The birthrate in the country is showing a consistent decline

us babies

(PC: Kendama USA)

In 2019, the United States hit the lowest level in terms of the number of babies born in the country. As per a report by the Centers for Disease Control and Prevention, 37.5 lakh babies were born in 2019 which is the lowest since 1985. The fertility rate in the country touched 1.71 – down by 1 percent compared to 2018- and significantly lower than the replacement rate of 2.1.

The birthrate in the country is showing a consistent decline since it was hit by the financial crisis and has not recovered since then. The report says, “The (total fertility) rate has generally been below replacement since 1971 and consistently below replacement since 2007.”

A lesson in history would remind us that population growth is an essential phenomenon for the rise of any country or region. So, if the US population is declining sharply, it means the country is on a downward spiral, unless Americans start producing more babies. The decline of Europe, where the population decline trend started more than a decade before the US, is already visible; and same goes with countries like Japan.

Therefore, the United States is now at crossroads. And if the American leaders do not encourage Americans to produce more babies (As Europeans and Japanese leaders are already doing with no visible results), the decline of the US is imminent.
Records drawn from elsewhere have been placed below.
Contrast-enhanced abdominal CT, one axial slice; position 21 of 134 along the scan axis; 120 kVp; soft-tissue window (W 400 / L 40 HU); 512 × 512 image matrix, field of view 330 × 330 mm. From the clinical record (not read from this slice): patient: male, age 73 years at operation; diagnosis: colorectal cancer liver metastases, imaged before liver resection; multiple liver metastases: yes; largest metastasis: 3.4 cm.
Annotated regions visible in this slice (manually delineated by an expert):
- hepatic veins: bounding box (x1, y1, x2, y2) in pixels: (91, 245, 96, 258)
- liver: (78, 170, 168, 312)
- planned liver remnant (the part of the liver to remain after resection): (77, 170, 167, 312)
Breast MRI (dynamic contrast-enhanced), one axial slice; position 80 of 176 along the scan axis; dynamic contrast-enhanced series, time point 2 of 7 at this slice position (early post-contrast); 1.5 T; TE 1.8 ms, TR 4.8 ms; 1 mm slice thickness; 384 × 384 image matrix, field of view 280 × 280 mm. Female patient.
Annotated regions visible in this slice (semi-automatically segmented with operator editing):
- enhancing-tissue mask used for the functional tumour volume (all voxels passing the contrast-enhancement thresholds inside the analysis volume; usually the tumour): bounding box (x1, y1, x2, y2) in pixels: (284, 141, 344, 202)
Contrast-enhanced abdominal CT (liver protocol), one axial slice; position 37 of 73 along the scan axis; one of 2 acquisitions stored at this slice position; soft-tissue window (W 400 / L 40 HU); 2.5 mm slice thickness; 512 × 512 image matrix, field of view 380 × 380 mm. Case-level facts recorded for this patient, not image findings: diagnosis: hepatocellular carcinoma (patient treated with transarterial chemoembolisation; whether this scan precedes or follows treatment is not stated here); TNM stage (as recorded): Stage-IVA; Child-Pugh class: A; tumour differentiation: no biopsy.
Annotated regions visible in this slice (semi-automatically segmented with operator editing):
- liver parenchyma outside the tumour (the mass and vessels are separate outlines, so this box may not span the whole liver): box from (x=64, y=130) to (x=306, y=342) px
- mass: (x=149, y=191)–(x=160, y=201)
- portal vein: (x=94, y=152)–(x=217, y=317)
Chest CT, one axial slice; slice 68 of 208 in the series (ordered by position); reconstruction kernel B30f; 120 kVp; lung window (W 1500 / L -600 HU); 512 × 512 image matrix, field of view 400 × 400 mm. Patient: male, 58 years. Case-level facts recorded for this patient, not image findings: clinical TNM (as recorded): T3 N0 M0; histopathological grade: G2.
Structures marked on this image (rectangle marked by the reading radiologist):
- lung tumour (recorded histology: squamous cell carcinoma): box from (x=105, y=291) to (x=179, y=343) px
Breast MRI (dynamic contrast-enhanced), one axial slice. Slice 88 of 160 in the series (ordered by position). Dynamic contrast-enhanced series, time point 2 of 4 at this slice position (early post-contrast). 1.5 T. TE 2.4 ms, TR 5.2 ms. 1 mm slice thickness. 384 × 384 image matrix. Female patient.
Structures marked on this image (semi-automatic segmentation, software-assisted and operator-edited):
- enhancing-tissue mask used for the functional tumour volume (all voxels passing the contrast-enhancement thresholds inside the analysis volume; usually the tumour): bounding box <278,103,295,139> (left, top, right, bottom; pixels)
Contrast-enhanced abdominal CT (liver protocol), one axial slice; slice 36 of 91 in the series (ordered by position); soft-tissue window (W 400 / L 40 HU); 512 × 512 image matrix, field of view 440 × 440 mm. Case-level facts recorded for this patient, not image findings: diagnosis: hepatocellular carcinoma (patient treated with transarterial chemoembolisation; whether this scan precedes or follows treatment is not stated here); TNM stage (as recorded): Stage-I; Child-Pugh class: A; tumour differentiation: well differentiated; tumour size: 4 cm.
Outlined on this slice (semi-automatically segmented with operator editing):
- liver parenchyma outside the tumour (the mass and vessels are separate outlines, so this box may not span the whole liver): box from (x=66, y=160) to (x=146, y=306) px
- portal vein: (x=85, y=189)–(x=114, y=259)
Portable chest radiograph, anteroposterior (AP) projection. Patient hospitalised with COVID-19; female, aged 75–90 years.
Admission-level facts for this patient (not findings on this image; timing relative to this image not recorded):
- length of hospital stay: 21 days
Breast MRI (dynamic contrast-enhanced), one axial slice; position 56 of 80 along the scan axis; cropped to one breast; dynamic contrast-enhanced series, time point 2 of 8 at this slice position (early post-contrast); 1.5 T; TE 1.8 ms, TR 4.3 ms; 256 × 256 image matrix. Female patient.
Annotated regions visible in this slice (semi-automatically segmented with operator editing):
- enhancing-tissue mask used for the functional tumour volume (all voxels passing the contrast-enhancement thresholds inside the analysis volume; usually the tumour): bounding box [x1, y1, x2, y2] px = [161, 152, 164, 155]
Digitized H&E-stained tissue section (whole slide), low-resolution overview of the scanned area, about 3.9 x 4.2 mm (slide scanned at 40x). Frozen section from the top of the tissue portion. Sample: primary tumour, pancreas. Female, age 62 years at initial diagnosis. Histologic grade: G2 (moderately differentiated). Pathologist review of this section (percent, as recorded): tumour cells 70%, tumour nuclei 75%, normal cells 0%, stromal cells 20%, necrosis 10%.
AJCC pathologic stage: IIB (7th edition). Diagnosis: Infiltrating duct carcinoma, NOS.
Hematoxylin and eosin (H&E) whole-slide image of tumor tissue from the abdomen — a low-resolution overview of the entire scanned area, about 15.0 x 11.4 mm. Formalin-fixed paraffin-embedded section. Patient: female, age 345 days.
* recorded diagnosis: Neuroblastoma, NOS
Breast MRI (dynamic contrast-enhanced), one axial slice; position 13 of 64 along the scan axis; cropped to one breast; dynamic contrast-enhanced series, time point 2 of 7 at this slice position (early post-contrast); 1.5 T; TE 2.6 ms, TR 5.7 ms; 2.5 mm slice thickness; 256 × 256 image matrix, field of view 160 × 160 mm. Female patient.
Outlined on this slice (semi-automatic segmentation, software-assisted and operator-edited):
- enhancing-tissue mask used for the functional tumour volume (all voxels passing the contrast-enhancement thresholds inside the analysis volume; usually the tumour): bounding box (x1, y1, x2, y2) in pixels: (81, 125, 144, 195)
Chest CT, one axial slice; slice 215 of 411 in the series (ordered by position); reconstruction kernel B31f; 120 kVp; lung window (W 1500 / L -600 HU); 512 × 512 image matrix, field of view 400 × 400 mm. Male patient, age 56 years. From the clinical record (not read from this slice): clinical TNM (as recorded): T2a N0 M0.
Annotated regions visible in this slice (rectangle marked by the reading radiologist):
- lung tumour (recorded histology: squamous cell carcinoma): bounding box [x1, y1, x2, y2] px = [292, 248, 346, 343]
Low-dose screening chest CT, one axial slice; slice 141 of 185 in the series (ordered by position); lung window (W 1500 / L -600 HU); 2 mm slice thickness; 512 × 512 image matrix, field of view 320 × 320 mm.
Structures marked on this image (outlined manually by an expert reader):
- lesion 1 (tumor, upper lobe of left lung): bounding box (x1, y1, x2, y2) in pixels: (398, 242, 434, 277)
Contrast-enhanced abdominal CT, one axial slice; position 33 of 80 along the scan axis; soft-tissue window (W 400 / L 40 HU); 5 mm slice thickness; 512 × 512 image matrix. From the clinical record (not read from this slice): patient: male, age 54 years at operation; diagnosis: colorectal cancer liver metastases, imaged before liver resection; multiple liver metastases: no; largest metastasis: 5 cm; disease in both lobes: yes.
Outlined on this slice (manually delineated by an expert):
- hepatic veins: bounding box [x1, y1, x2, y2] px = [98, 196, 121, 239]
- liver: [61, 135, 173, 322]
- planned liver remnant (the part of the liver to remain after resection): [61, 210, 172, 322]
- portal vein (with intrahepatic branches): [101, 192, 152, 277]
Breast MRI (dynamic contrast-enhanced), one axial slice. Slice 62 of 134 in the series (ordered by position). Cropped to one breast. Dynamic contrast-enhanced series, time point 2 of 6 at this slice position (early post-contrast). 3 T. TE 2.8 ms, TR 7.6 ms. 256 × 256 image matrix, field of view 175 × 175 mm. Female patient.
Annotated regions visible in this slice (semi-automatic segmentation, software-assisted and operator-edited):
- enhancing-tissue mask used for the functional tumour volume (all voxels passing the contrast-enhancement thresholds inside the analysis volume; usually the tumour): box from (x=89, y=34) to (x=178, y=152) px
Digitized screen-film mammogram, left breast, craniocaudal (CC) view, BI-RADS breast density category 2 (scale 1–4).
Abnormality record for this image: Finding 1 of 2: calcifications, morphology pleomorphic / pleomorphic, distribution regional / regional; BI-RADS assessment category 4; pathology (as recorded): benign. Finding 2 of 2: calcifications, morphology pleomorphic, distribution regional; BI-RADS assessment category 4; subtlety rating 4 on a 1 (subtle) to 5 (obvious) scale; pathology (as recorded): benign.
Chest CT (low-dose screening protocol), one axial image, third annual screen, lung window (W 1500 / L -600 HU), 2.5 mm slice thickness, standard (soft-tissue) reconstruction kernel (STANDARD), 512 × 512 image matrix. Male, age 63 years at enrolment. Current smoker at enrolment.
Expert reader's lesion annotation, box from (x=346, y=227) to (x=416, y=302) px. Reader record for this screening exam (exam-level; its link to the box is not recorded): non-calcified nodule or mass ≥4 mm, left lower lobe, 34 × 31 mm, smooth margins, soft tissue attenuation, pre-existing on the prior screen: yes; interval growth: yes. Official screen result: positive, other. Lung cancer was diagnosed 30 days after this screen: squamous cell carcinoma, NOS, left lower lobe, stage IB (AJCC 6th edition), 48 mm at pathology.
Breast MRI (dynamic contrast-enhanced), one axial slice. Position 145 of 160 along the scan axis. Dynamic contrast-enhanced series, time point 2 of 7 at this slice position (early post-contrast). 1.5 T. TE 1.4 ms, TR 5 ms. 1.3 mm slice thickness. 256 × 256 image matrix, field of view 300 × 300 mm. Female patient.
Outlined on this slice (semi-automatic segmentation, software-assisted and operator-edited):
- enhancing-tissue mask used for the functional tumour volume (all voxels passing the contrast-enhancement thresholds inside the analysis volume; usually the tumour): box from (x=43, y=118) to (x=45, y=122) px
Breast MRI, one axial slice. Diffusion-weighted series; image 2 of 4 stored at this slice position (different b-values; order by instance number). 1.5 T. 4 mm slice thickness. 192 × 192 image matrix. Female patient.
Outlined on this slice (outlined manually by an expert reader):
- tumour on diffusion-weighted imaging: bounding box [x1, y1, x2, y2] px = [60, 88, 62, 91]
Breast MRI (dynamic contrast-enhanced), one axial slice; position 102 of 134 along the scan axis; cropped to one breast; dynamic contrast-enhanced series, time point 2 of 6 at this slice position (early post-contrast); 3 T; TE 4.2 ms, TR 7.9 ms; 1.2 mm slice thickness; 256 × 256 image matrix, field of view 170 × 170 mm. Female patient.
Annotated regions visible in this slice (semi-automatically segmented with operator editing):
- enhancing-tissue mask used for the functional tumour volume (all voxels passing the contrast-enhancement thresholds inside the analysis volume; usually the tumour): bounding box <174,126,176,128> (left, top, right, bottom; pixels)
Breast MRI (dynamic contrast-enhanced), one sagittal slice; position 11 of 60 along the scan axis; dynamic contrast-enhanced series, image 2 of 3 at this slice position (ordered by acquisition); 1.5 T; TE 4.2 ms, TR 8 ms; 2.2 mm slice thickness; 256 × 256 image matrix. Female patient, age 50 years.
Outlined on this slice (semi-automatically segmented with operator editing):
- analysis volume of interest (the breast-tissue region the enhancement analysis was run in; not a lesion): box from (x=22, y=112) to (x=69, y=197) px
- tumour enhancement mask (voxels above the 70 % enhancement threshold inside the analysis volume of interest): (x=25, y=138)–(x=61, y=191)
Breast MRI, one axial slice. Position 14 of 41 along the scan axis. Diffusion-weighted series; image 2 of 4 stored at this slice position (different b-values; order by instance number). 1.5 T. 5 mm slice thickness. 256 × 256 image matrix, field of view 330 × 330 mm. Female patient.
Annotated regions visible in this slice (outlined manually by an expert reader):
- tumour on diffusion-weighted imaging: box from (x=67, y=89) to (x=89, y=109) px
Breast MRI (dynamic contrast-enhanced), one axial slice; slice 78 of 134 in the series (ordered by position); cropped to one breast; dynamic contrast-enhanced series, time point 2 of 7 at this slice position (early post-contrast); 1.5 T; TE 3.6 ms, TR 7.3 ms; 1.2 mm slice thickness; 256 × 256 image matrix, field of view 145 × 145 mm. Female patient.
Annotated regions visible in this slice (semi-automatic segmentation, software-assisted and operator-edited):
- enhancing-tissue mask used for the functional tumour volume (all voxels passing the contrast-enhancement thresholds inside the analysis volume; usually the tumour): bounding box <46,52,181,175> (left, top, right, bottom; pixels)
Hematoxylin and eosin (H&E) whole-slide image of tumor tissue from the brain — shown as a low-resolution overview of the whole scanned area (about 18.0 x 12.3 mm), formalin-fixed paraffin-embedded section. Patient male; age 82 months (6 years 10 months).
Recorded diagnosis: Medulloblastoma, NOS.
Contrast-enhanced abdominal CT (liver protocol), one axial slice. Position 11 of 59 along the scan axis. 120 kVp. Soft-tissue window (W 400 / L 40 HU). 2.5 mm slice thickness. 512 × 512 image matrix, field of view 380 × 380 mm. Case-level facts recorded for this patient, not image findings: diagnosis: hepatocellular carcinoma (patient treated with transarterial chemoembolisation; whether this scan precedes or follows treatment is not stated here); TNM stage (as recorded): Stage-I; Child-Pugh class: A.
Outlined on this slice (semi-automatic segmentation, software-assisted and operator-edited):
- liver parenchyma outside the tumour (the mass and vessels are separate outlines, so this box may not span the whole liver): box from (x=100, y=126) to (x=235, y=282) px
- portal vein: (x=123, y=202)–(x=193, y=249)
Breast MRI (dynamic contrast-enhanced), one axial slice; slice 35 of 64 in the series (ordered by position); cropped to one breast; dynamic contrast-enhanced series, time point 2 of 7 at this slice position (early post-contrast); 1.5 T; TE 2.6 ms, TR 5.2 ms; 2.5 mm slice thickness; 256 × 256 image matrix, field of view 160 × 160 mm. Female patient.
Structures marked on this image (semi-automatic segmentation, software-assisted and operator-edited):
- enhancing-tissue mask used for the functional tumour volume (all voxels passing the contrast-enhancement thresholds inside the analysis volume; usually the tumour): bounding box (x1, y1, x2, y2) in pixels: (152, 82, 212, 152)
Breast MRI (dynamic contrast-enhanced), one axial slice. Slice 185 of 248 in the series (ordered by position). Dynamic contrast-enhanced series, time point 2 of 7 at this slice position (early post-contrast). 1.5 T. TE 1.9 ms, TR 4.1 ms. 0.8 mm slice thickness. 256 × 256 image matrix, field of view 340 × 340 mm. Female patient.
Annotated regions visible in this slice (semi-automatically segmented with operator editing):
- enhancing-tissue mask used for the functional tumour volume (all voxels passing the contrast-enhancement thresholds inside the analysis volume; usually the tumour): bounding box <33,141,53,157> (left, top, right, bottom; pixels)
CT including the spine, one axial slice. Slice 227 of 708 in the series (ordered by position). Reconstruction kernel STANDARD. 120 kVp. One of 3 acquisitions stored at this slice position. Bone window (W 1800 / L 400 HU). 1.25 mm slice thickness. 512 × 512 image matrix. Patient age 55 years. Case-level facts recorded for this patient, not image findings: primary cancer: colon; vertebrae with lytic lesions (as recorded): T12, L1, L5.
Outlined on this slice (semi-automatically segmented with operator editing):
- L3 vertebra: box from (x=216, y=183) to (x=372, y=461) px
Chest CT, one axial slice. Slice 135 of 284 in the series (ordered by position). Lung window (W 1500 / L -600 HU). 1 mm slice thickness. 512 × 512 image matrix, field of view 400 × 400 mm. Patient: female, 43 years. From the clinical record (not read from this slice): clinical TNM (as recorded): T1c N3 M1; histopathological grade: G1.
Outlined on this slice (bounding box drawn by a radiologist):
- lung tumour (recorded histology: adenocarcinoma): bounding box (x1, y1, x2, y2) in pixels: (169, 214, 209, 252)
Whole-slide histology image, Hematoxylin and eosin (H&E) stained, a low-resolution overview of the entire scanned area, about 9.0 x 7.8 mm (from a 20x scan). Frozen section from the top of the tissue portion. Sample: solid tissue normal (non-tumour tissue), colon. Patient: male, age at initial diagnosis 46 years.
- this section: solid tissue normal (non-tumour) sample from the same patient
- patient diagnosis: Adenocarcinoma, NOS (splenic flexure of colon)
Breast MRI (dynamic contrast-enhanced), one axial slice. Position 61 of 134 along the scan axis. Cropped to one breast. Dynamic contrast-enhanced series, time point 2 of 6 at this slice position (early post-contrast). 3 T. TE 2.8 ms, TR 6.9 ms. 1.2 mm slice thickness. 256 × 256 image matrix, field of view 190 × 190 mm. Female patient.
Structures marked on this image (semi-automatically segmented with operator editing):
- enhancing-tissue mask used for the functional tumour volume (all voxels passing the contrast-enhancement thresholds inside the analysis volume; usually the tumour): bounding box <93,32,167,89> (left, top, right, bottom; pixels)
Contrary to what Malthusians argue (“Population trap” was the idea of Thomas Malthus, a British economist whose ideas became the reason behind famines and death of millions of people in the world including India), population has always been the greatest resource a country can possess.

Julian Simon, an American Professor of Business administration, who successfully predicted many global economic events like the fall of metal prices in the 1980s and 1990s, wrote a book named Population: The Ultimate Resource and destroyed all the claims of Malthusians and neo-Malthusians.

A century of rapid economic growth in Britain in the post-industrial revolution period (mid-18th century), which made Britain a global superpower, is attributed to exponential population growth in the country. In the mid-18th century, the small British Isles which do not constitute even 1 percent of global habitable land had around 10 percent of the global population. The population growth also paved the way for British people to explore other areas for settlement which led to the foundation of the mighty British Empire.

Closer home, India and China had been historically two of the world’s largest economies and most powerful nations/civilizations. And this was because both countries accounted for around half of the global population and a similar amount of GDP.

The per capita income in India and China was comparable to the Western world for most of the period of global history (currently it is 30 times lower than west for India and 6 times for China) but the total population was very high. So what made India and China the most powerful nations of the world was- the ability to generate high income for a large population. And this is what makes the United States global superpower today. The country with the third-highest population, that is 33 crores, has one of the highest per capita income in the world, that is, 56 thousand dollars per annum.

Therefore, the United States is a global superpower because it has 33 crore people with very high per capita income. With the decline in birthrates and no migrant population, given closed-door policy by Trump, the decline of the US looks inevitable unless the government takes steps to slow this decline.

A poor but populous country can be powerful, as evident in India’s current case, but a rich and small country obviously can never be powerful as we can see with the examples of smaller European countries like Denmark, Sweden, and Luxembourg.

William Pitt, one of the greatest Prime Ministers of Britain, famously said, “A man could enrich his country by producing a number of children, even if the whole family were paupers (poor).”

The 1984 World Development report by World Bank argued, “…there is little doubt that the key to economic growth is people, and through people the advance of human knowledge. Per capita measures of income should not be used to imply that the denominator, people, contributes nothing to the numerator, total income. Nor is population growth in itself the main cause of natural resource problems—air pollution, soil degradation, even food availability.”

So, if the United States wants to remain a global superpower, the leadership of the country must take steps to stop the population decline, otherwise, the fall of the US is inevitable.